AITAH for telling my husband I don’t want to “date” him?
So for context, I am postpartum, just started a new job, and 50 pounds heavier than my pre baby weight (meaning nothing fits).
So my husband asks me quite often if I want to go out to eat and most of the time I say no I would rather just do take out and eat at home.
Well just this past week he told me he wants us to start going out to eat and to “date” me again. Basically when we don’t have the kids. I told him I don’t really want to do that since nothing fits and I don’t like the way that I look. But also I am always so tired. I truly have no desire to go or do anything. (I also have postpartum depression and take medication for it)
Today my husband asked me what I wanted for dinner and I told him I didn’t care. He told me he wanted a burger, and I said great. Well he starts getting ready to go and I asked if we were leaving and where we were going. He said he wanted to go sit down at a local restaurant, and I said I don’t want to, I don’t want to sit down anywhere. Which in his mind I should have known that that meant we were leaving now and going out to eat. I told him that I am okay running through somewhere or doing take out but other than that I’m not interested.

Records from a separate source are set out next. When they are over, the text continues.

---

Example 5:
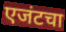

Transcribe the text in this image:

एजंटचा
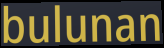
bulunan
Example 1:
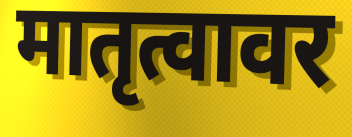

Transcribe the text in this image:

मातृत्वावर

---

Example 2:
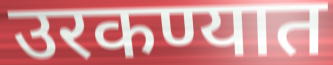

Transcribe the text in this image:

उरकण्यात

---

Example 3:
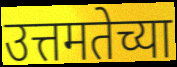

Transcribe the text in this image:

उत्तमतेच्या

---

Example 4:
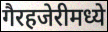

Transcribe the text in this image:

गैरहजेरीमध्ये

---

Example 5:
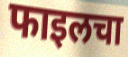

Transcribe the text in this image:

फाइलचा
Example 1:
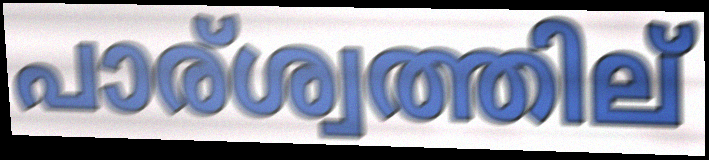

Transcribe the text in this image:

പാര്ശ്വത്തില്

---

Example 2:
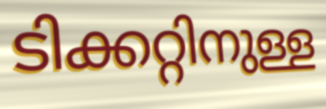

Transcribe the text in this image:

ടിക്കറ്റിനുള്ള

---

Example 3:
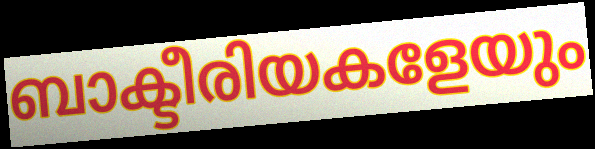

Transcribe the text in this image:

ബാക്ടീരിയകളേയും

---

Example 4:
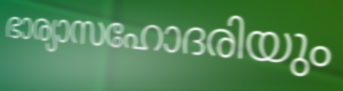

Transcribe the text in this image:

ഭാര്യാസഹോദരിയും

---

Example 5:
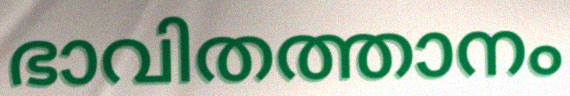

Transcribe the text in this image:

ഭാവിതത്താനം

He is now upset with me because he doesn’t understand why I won’t go or do anything even though I have told him many times the issues. (Stated above)

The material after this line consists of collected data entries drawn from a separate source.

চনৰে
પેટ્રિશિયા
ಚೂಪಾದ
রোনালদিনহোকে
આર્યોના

I know this is a small issue but it’s becoming much bigger, emotionally for both of us.
He says he feels like he doesn’t know me anymore.
But with PPD, my appearance, and my exhaustion, plus a 1 year old I just don’t have any desire. I don’t want to leave often but we still do and go places. It’s almost like by the end of the day my body meter is so low I nothing left to want to do anything.
I feel like I’m the AH but I am absolutely drained.